### Your instructions
Retype exactly the lines that run from the line with "Normalization of relations between" to the final line of the entries, keeping both ends and nothing else.

===== Supplied data =====

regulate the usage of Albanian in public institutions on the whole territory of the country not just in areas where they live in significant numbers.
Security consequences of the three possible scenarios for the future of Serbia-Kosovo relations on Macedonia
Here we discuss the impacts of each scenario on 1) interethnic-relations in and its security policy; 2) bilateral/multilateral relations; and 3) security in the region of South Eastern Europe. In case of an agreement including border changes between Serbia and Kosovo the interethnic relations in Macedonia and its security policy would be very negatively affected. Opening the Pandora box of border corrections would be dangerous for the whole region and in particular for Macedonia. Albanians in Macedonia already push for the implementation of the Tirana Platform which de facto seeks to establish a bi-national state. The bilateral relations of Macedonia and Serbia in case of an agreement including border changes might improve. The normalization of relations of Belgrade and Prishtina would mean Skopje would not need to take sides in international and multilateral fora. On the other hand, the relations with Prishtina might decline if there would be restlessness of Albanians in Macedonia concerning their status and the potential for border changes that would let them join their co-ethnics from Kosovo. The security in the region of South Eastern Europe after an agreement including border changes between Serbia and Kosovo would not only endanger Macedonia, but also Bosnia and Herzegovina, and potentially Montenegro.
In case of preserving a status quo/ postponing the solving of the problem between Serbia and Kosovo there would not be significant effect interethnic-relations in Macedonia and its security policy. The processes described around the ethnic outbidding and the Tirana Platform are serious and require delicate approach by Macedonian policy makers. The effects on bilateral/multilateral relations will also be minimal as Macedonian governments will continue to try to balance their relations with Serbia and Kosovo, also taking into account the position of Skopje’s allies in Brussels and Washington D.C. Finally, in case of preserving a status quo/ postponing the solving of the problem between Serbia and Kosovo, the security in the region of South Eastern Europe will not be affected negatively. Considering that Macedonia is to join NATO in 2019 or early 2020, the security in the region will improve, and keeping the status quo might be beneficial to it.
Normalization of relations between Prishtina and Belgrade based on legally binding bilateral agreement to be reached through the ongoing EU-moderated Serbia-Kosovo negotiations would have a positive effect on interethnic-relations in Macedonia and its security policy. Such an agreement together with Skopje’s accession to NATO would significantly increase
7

=====

### Finished exercise
Normalization of relations between Prishtina and Belgrade based on legally binding bilateral agreement to be reached through the ongoing EU-moderated Serbia-Kosovo negotiations would have a positive effect on interethnic-relations in Macedonia and its security policy. Such an agreement together with Skopje’s accession to NATO would significantly increase
7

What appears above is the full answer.